» **Assigned task 1**: Copy the records word for word, covering the stretch from their first line through the line containing "27: (838, 1252)", with both ends included. Leave the picture lines out of your copy.

» **Text under study**:
====

Appalling judgement is an understatement. A shave, haircut and a change of name would have cheaper and more effective than this misdirected defamation case. Everything that has been aired in public just makes him appear more guilty, even if he 'wins', he loses. Prior to this defamation action there was so much noise surrounding events that many people didn't really have a strong opinion about Bruce. Now we have seen evidence of his lying, multiple times to multiple people including the authorities. We have seen him plying a young women with drinks to get her legless, then his unconvincing answers regarding this. We know with certainty he was with Higgins at the time she alleges she was r*ped, furthermore she has identified him specifically. Then he turns out to have form wrt sexual assault as a number of legitimate sounding accusations have surfaced from other women. Must be one of the stupidest defamation cases ever, I'm not sure what his lawyers were thinking.
 
I don't think he's an idiot, I think his decision to sue showed appalling judgement and we're watching him pay the price, in deliciously excruciating real time, of this monumental mistake. His answers aren't silly but sensible answers can't make the truth go away - lies eventually catch up with us, almost always. I can't decide if he's here because of avarice, pride, some sort of misguided misogynistic belief that he's owed it, or whether he desperately needs the money to pay for his trials.
I'm thinking one of the conditions of his legal representative, is if he got off, he sues for defamation to pay his bills.
 
I'm thinking one of the conditions of his legal representative, is if he got off, he sues for defamation to pay his bills.
I think that's possible, even likely. I don't understand what drives some people to do the things they do, so who knows? But yeah, I sure as hell wouldn't have chosen to face this almighty legal bollocking. I half expected to wake to news he'd committed suicide overnight.
 
I don't think he's an idiot, I think his decision to sue showed appalling judgement and we're watching him pay the price, in deliciously excruciating real time, of this monumental mistake. His answers aren't silly but sensible answers can't make the truth go away - lies eventually catch up with us, almost always. I can't decide if he's here because of avarice, pride, some sort of misguided misogynistic belief that he's owed it, or whether he desperately needs the money to pay for his trials.
I'm sort of torn with this action, because odds are he's a pest and that him proceeding with this is borderline comically ill-advised given a certain cross-examination and other external claims of assault in the ether; but then I also think the way Channel 10 / Brittany went about it was also extremely poor.

====

» **Input data**:
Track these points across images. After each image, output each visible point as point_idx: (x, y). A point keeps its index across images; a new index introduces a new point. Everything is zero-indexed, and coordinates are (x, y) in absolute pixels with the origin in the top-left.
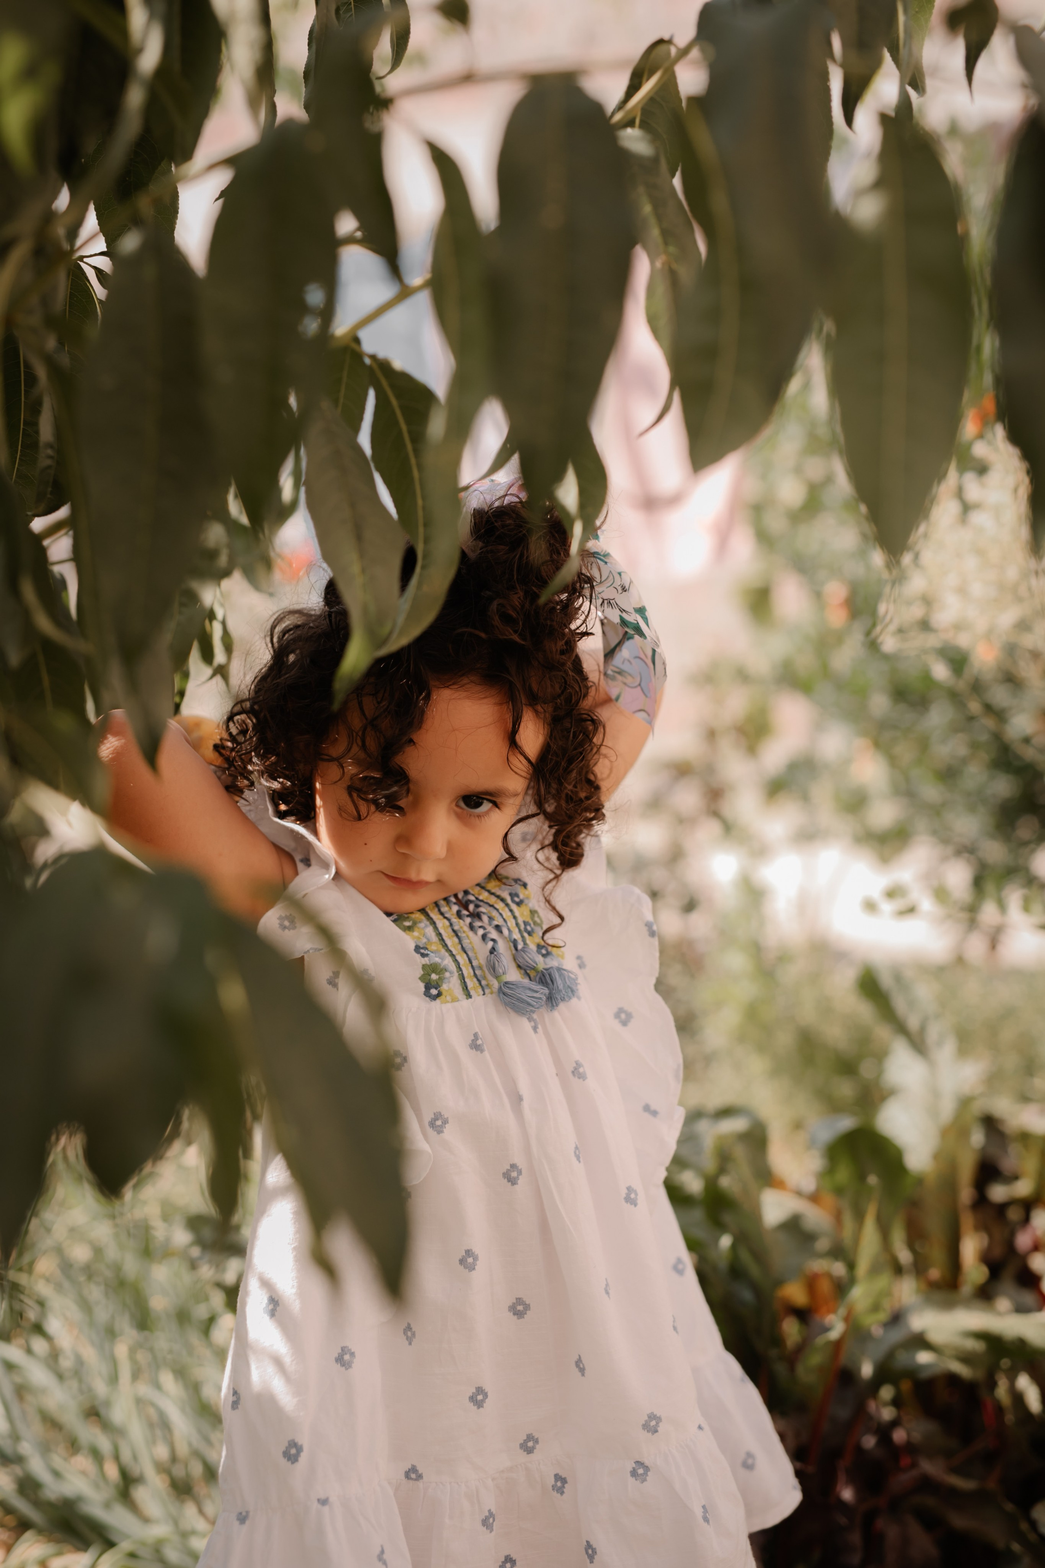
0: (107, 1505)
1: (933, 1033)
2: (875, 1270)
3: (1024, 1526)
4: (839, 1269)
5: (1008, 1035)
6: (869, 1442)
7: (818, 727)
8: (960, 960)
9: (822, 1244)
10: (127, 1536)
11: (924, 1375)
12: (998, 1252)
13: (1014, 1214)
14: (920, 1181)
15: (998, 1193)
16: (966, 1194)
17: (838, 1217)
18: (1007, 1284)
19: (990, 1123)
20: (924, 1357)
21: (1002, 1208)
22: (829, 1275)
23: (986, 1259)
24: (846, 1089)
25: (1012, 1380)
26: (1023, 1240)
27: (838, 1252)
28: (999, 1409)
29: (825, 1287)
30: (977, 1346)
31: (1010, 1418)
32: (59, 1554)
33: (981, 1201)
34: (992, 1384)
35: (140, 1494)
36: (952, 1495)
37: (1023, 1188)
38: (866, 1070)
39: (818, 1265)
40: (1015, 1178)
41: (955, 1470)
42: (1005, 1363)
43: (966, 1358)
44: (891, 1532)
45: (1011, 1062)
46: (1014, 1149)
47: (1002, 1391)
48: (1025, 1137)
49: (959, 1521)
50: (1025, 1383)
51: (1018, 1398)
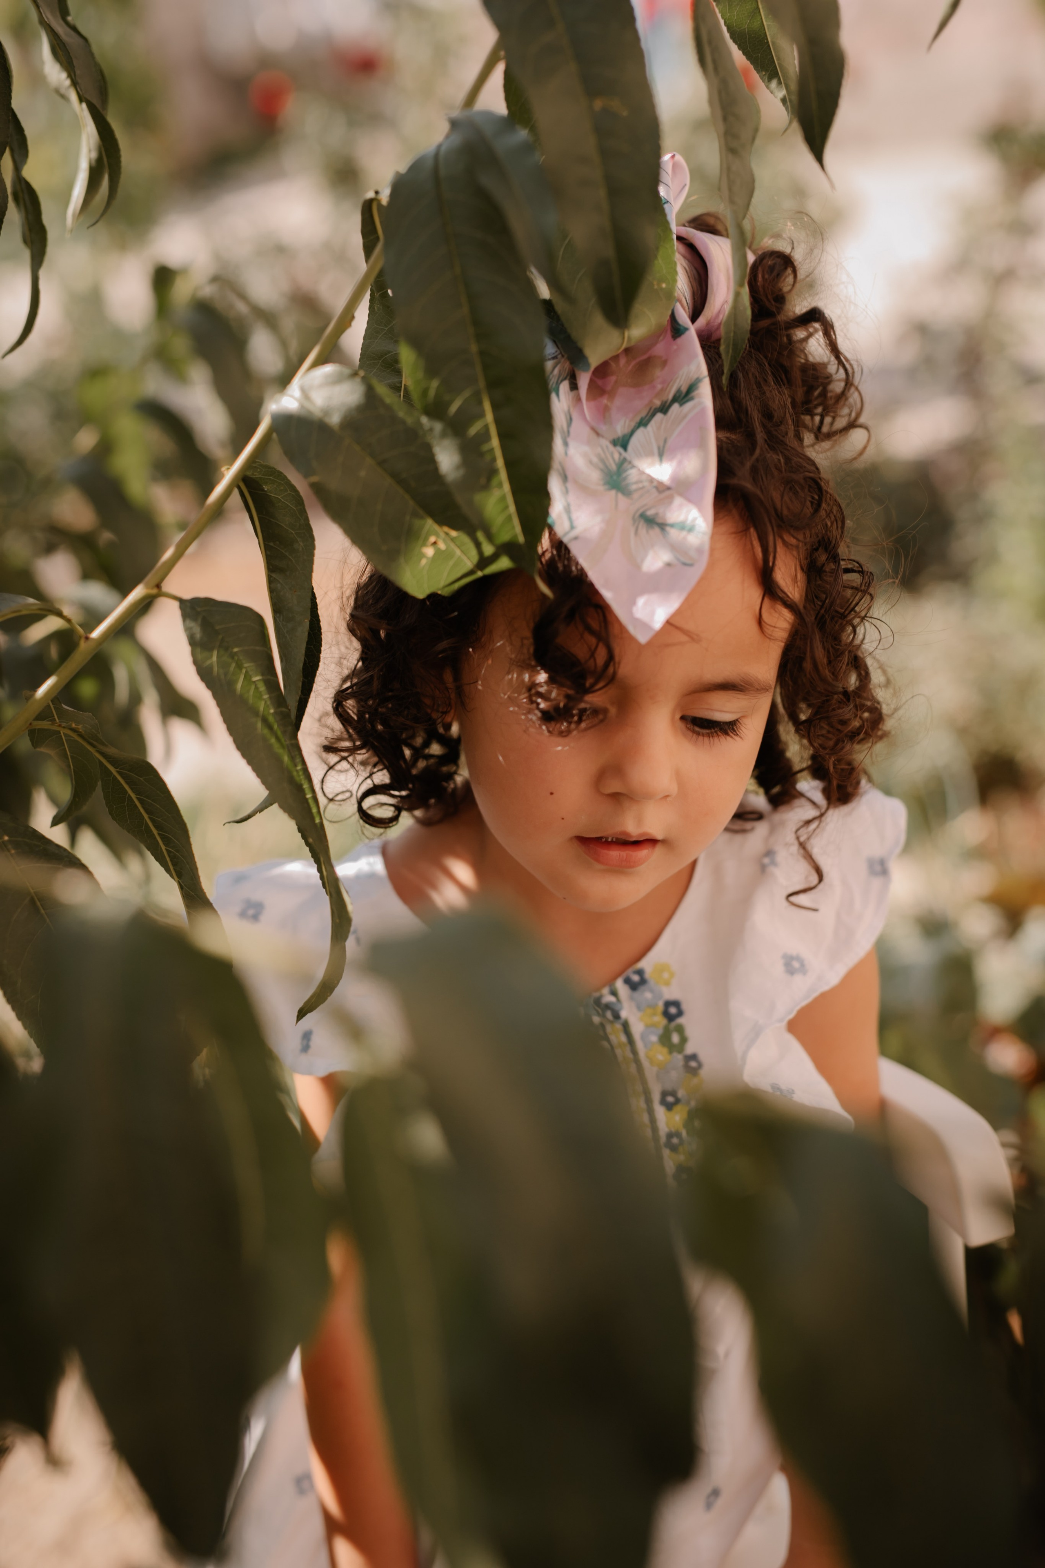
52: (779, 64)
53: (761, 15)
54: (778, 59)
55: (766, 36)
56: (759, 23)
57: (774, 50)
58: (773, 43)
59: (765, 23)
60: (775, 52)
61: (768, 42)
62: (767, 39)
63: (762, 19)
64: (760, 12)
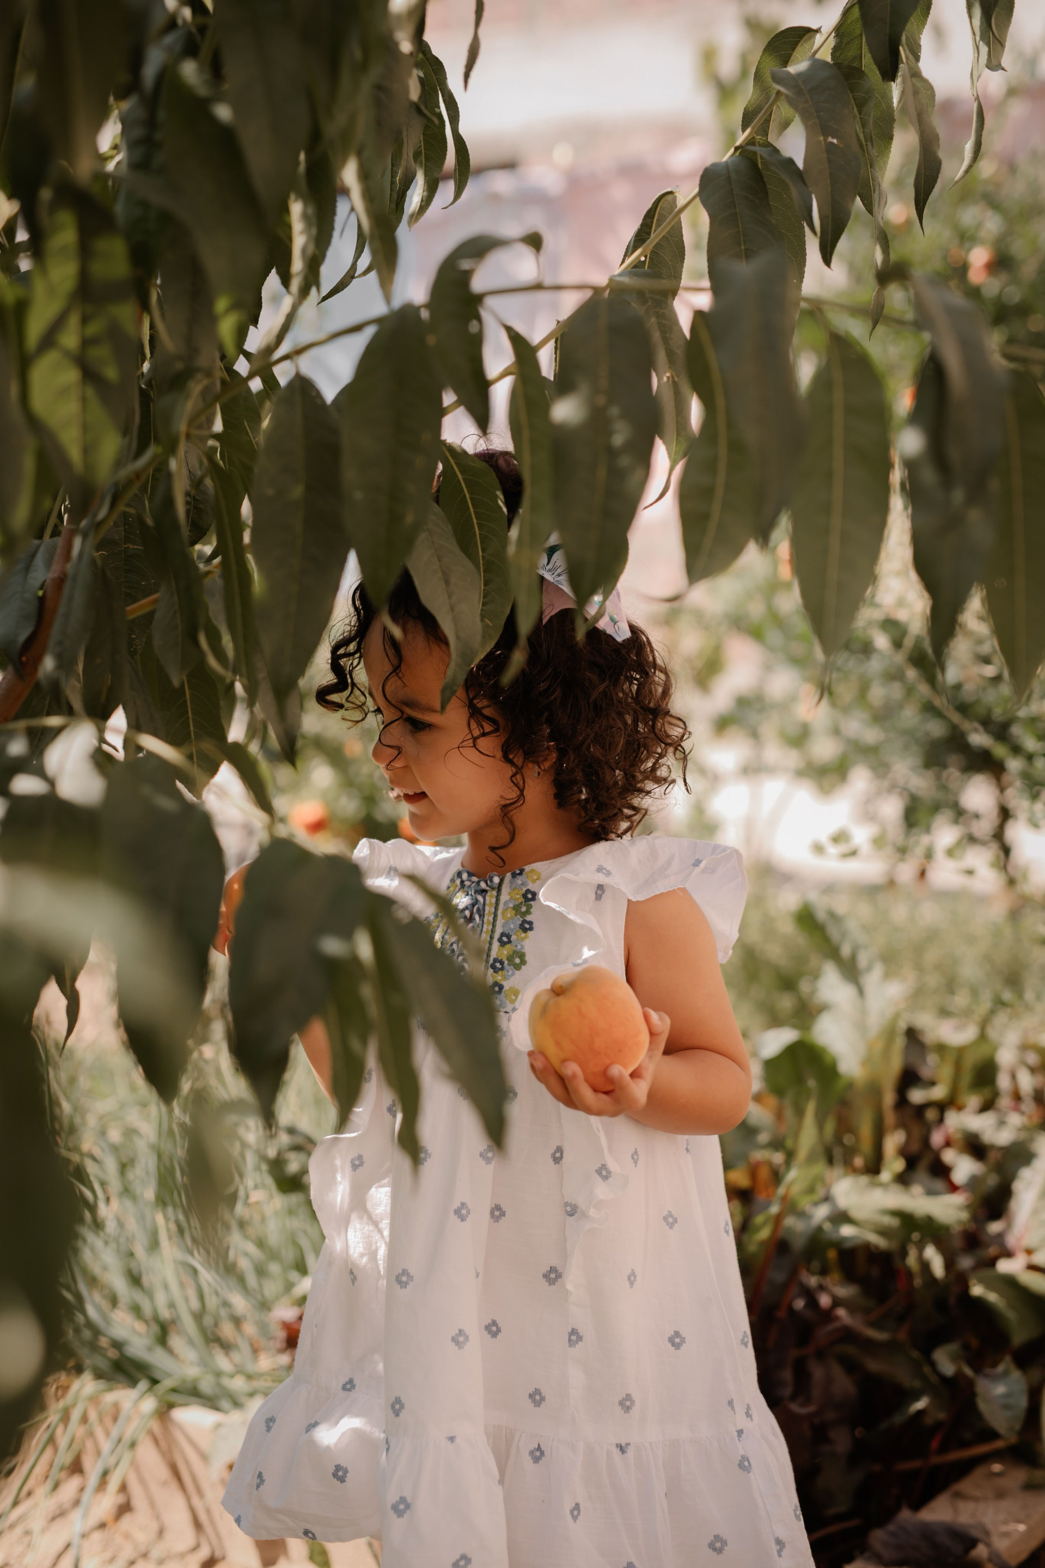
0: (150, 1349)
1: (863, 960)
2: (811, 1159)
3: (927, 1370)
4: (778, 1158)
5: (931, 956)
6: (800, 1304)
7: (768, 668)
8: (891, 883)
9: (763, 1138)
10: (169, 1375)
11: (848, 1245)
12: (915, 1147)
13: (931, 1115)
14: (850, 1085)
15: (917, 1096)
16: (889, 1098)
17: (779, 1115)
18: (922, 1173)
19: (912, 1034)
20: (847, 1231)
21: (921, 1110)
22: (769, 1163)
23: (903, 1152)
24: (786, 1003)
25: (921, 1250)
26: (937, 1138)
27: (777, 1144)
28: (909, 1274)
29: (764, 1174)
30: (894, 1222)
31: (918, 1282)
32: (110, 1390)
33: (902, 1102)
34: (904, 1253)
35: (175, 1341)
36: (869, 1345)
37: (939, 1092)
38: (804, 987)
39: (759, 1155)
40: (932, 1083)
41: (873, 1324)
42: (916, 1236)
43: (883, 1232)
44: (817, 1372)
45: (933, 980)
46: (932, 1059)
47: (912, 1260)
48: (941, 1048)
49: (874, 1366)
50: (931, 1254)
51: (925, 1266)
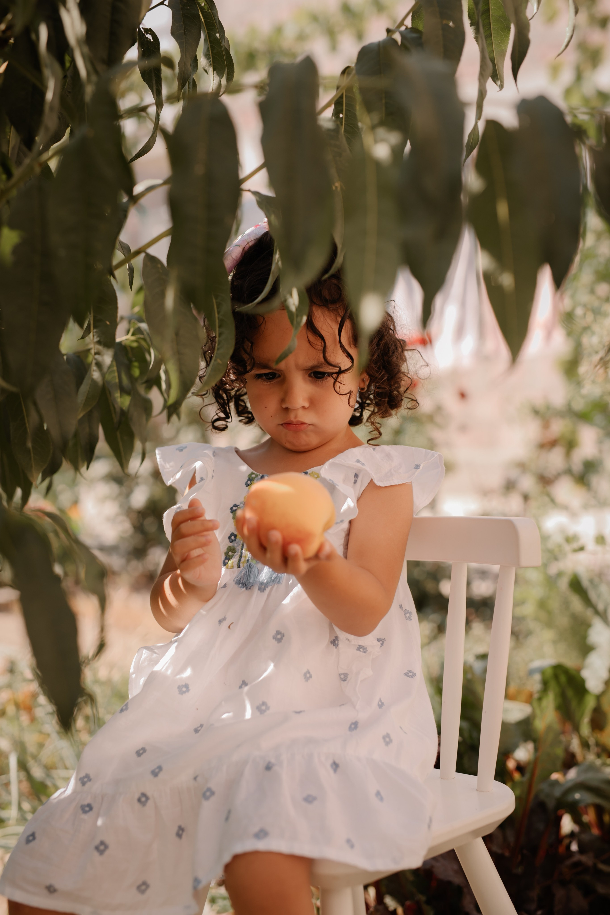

====

» **Assigned task 2**: Summarize the comments on the defamation case in two sentences.

» **Written response 1**:
Track these points across images. After each image, output each visible point as point_idx: (x, y). A point keeps its index across images; a new index introduces a new point. Everything is zero-indexed, and coordinates are (x, y) in absolute pixels with the origin in the top-left.
0: (107, 1505)
1: (933, 1033)
2: (875, 1270)
3: (1024, 1526)
4: (839, 1269)
5: (1008, 1035)
6: (869, 1442)
7: (818, 727)
8: (960, 960)
9: (822, 1244)
10: (127, 1536)
11: (924, 1375)
12: (998, 1252)
13: (1014, 1214)
14: (920, 1181)
15: (998, 1193)
16: (966, 1194)
17: (838, 1217)
18: (1007, 1284)
19: (990, 1123)
20: (924, 1357)
21: (1002, 1208)
22: (829, 1275)
23: (986, 1259)
24: (846, 1089)
25: (1012, 1380)
26: (1023, 1240)
27: (838, 1252)

» **Written response 2**: The comments call his decision to sue for defamation appalling judgement, saying that what has been aired in public, including evidence of his lying and the certainty that he was with Higgins at the time of her allegation, only makes him appear more guilty. One commenter suspects his legal representative made suing a condition for paying the bills, and another calls the action borderline comically ill-advised but also thinks Channel 10 and Brittany went about it extremely poorly.